Building on its $300 million investment in Apache Spark a year ago, IBM is announcing new initiatives including an environment where data scientists can learn, create and collaborate with peers using whatever data science language they prefer, donation of new open source technologies that help bring Spark to members of the R community, and an open ecosystem of partners to help expand innovation.
IBM’s new integrated development environment for real-time, high performance analytics, available on IBM Cloud, called the Data Science Experience, is aimed at helping to blend emerging data technologies and machine learning into existing architectures.
According to IBM, the Data Science Experience is a first-of-a kind cloud development environment to help data scientists break down language barriers by consolidating multiple open source tools and enabling them to collaborate with others to get applications into production faster. It brings people together along with content, data, models, and open source tools from IBM and others including H20 Libraries, RStudio, Python and Notebooks in a single environment.
Data Science Experience includes capabilities of IBM’s Data Scientist Workbench - which has more than 7,000 reistered users to date.

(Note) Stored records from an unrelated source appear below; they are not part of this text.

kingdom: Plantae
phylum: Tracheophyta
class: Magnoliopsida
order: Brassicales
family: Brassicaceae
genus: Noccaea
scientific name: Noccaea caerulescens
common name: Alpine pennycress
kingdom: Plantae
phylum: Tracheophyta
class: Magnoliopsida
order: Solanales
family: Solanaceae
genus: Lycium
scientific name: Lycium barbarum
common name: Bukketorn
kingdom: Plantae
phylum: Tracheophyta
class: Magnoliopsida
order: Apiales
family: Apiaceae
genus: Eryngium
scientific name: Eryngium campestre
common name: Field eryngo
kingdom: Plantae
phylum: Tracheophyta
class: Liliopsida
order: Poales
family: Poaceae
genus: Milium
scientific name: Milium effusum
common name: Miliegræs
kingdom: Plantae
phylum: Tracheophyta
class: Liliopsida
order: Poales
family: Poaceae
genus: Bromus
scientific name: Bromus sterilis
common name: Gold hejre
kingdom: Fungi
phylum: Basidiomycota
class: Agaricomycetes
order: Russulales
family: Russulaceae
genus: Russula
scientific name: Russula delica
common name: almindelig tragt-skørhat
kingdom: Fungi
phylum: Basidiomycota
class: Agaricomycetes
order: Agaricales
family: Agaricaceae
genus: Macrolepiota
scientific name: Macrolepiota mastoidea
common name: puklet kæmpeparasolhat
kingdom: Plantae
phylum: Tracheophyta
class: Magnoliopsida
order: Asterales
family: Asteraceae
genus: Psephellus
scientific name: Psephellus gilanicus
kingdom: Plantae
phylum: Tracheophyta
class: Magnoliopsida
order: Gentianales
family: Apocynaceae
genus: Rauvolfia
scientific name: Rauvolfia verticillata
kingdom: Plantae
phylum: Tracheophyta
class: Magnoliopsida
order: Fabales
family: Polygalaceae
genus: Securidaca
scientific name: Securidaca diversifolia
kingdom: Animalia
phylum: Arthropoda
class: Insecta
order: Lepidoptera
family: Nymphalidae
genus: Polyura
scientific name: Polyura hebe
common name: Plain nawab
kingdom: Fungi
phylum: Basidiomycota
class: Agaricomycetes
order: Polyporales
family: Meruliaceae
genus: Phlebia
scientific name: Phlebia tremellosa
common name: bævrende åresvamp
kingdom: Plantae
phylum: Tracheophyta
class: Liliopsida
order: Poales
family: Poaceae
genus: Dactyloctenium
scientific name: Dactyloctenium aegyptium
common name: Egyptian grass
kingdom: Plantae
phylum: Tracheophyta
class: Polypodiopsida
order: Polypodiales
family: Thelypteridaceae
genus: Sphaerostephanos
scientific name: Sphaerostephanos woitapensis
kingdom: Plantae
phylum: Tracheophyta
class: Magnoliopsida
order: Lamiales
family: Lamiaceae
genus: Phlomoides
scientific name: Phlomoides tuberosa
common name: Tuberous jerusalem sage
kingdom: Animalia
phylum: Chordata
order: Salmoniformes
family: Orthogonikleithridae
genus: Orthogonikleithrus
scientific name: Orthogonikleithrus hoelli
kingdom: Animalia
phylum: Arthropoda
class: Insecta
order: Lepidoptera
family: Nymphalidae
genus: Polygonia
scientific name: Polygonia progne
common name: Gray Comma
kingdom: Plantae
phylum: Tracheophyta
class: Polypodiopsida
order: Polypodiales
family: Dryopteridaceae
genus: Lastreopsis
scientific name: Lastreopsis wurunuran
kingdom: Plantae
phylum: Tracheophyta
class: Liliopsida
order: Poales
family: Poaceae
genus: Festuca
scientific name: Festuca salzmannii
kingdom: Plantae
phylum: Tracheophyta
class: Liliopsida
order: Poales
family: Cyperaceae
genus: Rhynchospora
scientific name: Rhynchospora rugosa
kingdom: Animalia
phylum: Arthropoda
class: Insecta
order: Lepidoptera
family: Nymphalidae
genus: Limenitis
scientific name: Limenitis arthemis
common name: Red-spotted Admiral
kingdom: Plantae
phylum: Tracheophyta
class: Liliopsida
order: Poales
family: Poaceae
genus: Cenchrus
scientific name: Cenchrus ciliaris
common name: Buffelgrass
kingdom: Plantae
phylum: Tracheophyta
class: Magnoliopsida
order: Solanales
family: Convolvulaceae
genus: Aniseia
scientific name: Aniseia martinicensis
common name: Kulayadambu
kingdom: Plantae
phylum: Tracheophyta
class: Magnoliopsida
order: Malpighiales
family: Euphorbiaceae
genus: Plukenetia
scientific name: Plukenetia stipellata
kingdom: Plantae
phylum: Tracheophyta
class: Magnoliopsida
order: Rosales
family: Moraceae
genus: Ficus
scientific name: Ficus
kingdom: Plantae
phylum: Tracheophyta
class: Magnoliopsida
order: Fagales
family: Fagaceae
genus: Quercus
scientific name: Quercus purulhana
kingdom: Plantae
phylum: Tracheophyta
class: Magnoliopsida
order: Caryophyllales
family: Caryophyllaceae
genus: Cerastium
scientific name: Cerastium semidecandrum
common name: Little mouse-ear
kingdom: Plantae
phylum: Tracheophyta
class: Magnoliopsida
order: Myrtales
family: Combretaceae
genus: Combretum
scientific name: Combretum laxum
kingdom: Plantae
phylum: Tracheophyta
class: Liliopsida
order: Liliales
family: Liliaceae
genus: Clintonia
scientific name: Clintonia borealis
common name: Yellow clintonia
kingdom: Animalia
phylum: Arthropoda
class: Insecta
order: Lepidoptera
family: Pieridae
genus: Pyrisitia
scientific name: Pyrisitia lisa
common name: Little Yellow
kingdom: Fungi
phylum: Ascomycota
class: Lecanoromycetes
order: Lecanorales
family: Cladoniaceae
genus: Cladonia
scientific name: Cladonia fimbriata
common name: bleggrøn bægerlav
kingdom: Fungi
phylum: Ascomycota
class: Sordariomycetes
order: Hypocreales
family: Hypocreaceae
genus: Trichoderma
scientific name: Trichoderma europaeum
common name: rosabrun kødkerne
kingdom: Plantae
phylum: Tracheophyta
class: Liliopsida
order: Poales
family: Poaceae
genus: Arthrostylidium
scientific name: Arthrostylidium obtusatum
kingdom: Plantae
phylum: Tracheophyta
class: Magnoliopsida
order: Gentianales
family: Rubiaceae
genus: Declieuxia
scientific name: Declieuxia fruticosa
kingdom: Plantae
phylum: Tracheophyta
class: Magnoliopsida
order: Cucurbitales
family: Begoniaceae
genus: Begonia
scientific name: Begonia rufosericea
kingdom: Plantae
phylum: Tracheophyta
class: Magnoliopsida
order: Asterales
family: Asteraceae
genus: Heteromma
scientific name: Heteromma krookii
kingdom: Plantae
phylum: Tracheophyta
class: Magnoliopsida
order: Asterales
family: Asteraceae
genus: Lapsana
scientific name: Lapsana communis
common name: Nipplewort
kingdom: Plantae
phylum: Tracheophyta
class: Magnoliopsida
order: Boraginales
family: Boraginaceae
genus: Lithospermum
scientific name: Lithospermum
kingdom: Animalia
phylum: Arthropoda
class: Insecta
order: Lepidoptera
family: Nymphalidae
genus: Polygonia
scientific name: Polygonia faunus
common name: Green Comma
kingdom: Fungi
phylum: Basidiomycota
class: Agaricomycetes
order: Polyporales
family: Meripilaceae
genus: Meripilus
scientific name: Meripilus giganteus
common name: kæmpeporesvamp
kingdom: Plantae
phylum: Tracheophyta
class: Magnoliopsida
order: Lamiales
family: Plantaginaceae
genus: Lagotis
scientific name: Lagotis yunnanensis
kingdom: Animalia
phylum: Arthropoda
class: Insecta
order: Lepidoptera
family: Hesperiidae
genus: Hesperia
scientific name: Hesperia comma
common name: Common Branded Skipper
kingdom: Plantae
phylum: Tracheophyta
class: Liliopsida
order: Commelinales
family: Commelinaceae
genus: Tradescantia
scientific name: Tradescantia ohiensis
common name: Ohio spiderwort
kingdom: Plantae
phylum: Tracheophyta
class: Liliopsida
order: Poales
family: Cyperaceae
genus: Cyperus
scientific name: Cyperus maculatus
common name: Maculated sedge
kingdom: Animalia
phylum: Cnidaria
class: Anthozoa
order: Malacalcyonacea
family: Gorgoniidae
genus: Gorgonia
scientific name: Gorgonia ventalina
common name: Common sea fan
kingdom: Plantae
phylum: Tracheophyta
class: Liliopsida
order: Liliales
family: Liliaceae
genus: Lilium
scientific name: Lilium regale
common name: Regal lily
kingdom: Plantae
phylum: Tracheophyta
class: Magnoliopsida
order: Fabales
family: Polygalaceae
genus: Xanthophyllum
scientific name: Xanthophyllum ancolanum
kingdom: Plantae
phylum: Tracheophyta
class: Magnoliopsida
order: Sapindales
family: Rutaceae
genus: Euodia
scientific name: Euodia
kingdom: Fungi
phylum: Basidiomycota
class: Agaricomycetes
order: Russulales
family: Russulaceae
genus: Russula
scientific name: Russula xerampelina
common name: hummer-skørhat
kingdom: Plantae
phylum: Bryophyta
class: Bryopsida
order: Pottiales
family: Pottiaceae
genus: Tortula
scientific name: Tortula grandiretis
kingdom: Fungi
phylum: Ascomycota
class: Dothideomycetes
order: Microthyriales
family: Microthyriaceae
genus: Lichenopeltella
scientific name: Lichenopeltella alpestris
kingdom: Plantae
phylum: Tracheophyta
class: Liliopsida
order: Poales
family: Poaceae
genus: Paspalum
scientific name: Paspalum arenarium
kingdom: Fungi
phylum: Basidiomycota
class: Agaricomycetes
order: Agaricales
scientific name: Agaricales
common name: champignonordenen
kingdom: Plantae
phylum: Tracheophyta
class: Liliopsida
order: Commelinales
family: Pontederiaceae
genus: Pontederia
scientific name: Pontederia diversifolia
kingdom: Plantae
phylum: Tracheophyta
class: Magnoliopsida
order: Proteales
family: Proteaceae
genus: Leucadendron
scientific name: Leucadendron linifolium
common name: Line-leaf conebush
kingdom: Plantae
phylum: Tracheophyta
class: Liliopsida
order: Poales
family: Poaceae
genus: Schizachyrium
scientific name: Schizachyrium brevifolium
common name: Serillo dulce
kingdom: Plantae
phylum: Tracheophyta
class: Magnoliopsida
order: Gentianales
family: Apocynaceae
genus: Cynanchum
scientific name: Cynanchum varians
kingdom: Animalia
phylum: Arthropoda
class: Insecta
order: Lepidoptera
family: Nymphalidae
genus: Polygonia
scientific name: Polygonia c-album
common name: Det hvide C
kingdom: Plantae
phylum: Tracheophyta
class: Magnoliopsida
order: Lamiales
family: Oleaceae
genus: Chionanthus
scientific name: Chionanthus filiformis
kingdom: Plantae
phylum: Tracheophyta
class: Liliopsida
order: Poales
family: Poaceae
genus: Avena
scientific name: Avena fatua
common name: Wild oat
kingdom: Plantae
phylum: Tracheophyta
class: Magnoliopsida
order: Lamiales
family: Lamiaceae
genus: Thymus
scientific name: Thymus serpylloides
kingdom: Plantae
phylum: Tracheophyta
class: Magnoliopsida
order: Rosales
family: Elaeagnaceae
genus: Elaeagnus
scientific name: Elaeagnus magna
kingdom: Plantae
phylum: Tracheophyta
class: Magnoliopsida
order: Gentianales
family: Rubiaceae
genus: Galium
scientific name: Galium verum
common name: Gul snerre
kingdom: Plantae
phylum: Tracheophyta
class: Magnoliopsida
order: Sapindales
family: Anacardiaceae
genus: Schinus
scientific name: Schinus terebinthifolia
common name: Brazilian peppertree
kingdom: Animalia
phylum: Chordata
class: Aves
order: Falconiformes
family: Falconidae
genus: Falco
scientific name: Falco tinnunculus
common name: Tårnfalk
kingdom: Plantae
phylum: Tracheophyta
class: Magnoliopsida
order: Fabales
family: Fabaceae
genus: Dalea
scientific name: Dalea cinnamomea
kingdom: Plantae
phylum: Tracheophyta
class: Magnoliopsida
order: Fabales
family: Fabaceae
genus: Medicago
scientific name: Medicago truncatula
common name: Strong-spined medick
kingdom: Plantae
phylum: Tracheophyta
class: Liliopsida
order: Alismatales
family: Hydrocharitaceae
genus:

This includes built-in connectivity to multiple data sources, big data integrated data sourcing and refining, and access to big data engines.
IBM is also extending the speed and agility of Spark to more than two million members of the R community through new contributions to Spark R and SystemML, enabling data scientists who work in R to be able to apply new insights faster and help drive analytics across the business.
“With Apache Spark, we see an opportunity to drive significant innovation into the community to benefit data engineers, data scientists, and application developers,” said Bob Picciano, SVP, IBM Analytics. “Our IBM Analytics platform is designed for blending those new technologies and solutions into existing architectures.
IBM says it has built Spark into the core of more than 50 of its analytics and commerce platforms including IBM BigInsights for Apache Hadoop, IBM Analytics on Apache Spark, Spark with Power Systems, Watson Analytics, SPSS Modeler and IBM Stream Computing. IBM also open-sourced its IBM SystemML machine learning technology to advance Spark’s machine learning capabilities.